Task material: Begin

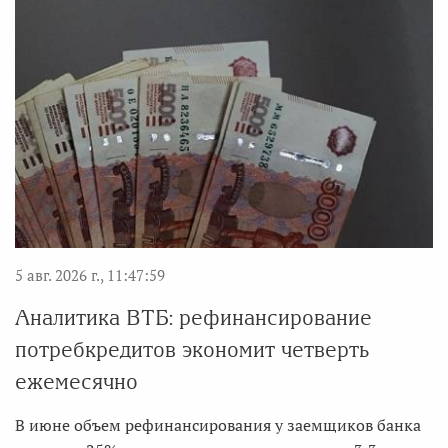
5 авг. 2026 г., 11:47:59
Аналитика ВТБ: рефинансирование
потребкредитов экономит четверть
ежемесячно
В июне объем рефинансирования у заемщиков банка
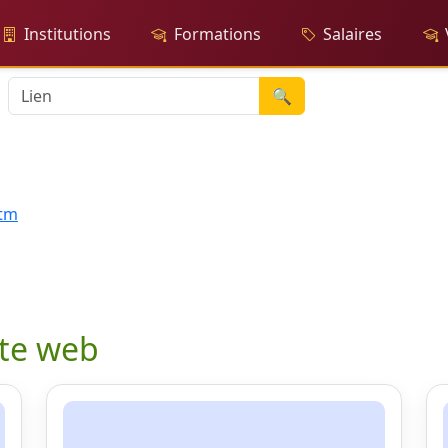
Institutions
Formations
Salaires
🔍
htm
ite web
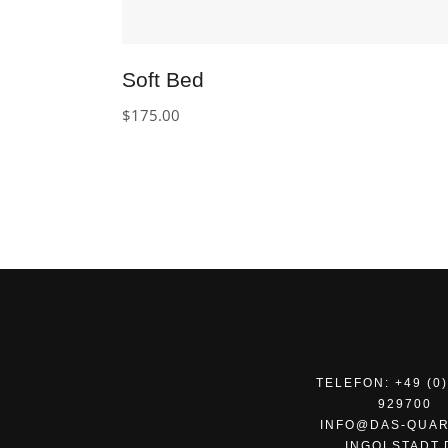
Soft Bed
$
175.00
TELEFON: +49 (0)
929700
INFO@DAS-QUAR
INGOLSTADT.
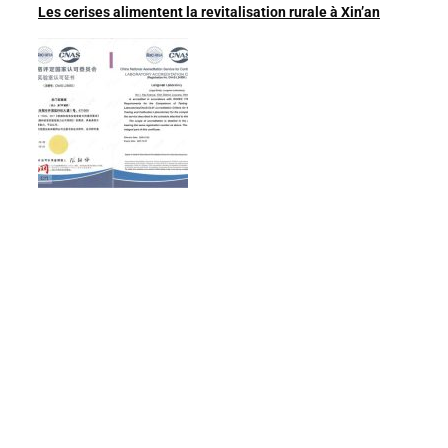
Les cerises alimentent la revitalisation rurale à Xin’an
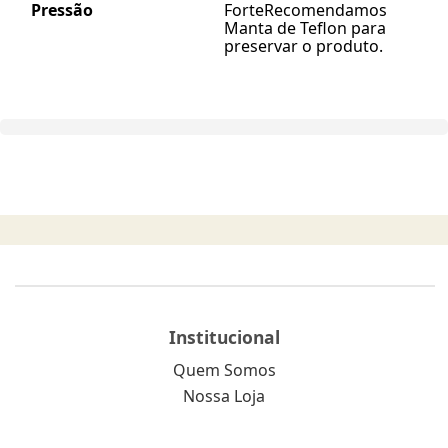
Pressão
Forte
Recomendamos
Manta de Teflon para
preservar o produto.
Institucional
Quem Somos
Nossa Loja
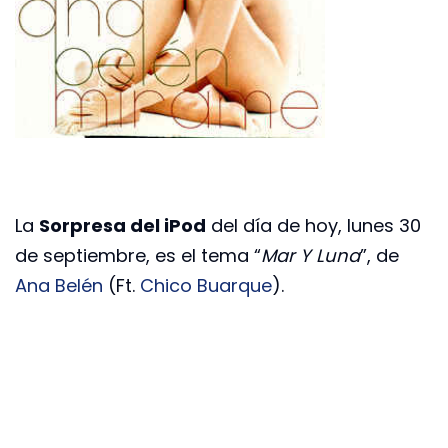
La
Sorpresa del iPod
del día de hoy, lunes 30
de septiembre, es el tema “
Mar Y Luna
”, de
Ana Belén
(Ft.
Chico Buarque
).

Task material: End

The copy you produce must match the entries above exactly, except that it has no pictures.

5 авг. 2026 г., 11:47:59
Аналитика ВТБ: рефинансирование
потребкредитов экономит четверть
ежемесячно
В июне объем рефинансирования у заемщиков банка
Institutions
Formations
Salaires
🔍
htm
ite web
Soft Bed
$
175.00
TELEFON: +49 (0)
929700
INFO@DAS-QUAR
INGOLSTADT.
Les cerises alimentent la revitalisation rurale à Xin’an
Pressão
Forte
Recomendamos
Manta de Teflon para
preservar o produto.
Institucional
Quem Somos
Nossa Loja
La
Sorpresa del iPod
del día de hoy, lunes 30
de septiembre, es el tema “
Mar Y Luna
”, de
Ana Belén
(Ft.
Chico Buarque
).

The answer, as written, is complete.